J'avais retiré de mon expérience de vice-président de la commission de l'agriculture et du développement rural au Parlement européen l'idée selon laquelle la baisse du recours aux produits phytosanitaires ne pouvait se contenter d'interdire des produits sans penser à changer de modèle de production. Chaque modèle répond à des critères. Ainsi le modèle d'agriculture conventionnelle avait-il sa propre logique de production, de spécialisation et d'utilisation de produits phytosanitaires. La première « révolution verte » combinait la chimie, les machines et la génétique. Cela a eu des résultats en matière de production dans beaucoup de domaines, mais a eu pour inconvénient de produire de nombreuses externalités négatives, en matière d'environnement, de santé, mais surtout de biodiversité.

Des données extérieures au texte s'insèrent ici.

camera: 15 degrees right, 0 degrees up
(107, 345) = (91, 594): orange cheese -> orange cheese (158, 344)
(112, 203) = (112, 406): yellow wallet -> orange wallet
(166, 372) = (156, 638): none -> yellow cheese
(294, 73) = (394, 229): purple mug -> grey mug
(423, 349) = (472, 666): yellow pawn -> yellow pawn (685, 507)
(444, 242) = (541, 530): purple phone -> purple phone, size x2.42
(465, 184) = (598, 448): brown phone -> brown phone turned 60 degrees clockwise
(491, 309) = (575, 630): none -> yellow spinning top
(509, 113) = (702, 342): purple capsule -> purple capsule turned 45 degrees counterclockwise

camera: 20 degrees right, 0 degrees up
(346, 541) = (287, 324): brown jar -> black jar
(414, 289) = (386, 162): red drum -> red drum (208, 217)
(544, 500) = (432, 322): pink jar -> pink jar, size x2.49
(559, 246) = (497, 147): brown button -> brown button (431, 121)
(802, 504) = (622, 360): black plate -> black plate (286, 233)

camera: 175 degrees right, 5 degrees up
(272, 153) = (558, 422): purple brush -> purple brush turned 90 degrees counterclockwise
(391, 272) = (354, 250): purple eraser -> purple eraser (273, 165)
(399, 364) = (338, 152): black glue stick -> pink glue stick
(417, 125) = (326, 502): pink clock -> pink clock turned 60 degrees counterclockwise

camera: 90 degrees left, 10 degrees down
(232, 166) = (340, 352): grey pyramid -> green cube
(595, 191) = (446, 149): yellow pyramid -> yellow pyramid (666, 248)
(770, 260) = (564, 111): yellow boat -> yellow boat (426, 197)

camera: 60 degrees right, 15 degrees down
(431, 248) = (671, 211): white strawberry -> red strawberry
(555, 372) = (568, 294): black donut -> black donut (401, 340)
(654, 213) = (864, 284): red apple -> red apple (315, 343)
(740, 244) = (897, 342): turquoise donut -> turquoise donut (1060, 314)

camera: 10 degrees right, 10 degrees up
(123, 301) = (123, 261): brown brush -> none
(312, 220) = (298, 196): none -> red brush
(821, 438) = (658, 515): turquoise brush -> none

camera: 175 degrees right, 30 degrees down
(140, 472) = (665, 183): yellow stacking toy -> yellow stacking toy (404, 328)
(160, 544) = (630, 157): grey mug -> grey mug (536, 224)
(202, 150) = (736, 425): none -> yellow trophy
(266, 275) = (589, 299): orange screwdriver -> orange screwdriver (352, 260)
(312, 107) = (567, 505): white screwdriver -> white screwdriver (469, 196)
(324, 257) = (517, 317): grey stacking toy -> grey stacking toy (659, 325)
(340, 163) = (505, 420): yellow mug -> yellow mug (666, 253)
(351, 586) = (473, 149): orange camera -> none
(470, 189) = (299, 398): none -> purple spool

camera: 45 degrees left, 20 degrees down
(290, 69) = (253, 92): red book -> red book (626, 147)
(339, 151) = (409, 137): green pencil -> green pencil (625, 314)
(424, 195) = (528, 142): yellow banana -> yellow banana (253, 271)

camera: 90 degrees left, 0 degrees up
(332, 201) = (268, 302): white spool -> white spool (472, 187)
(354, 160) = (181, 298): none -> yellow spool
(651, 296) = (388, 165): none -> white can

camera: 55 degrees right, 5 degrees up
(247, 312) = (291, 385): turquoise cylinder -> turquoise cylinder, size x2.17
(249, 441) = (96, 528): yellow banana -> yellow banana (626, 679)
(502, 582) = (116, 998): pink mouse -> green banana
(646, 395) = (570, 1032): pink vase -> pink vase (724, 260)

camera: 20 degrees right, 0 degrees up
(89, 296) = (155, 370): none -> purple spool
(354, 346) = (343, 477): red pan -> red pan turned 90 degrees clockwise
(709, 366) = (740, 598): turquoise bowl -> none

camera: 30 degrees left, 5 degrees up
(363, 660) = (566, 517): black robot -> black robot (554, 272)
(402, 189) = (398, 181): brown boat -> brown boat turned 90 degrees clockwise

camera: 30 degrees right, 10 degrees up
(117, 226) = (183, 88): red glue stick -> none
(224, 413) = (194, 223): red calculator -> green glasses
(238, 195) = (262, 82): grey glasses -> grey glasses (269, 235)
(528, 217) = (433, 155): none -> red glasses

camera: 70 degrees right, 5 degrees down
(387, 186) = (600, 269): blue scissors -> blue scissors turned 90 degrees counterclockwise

Lorsque j'ai été nommé ministre, la première étape a consisté à négocier une nouvelle politique agricole commune (PAC). Je vous rappelle le contexte : le commissaire européen à l'agriculture et au développement rural Dacian Cioloş avait posé les bases du « verdissement de la PAC », aux termes duquel les pays membres de l'Union européenne devaient allouer 30 % de leur aide au revenu au verdissement. Lorsque les négociations débutent, il est plutôt question de 10 % et l'Allemagne, ainsi que d'autres pays, pèsent pour que le choix des actions proposées dans le cadre du verdissement revienne à chaque pays : c'est-à-dire qu'il suffisait de respecter deux critères parmi douze pour que l'action nationale relève du verdissement. Le critère « méthanisation » donnait par exemple un avantage direct à l'Allemagne, qui ne devait plus qu'en cocher un. Nous avons fait évoluer tout cela. L'action de la France et le poids de son agriculture ont fait revenir l'Union européenne (UE) sur une PAC avec du verdissement et 30 % des moyens alloués à celui-ci. J'ai écrit un livre à ce sujet, La première graine, et il existe même un documentaire, « La négociation », dans lesquels vous constaterez que la négociation avait été menée suivant cet objectif, que nous avons atteint.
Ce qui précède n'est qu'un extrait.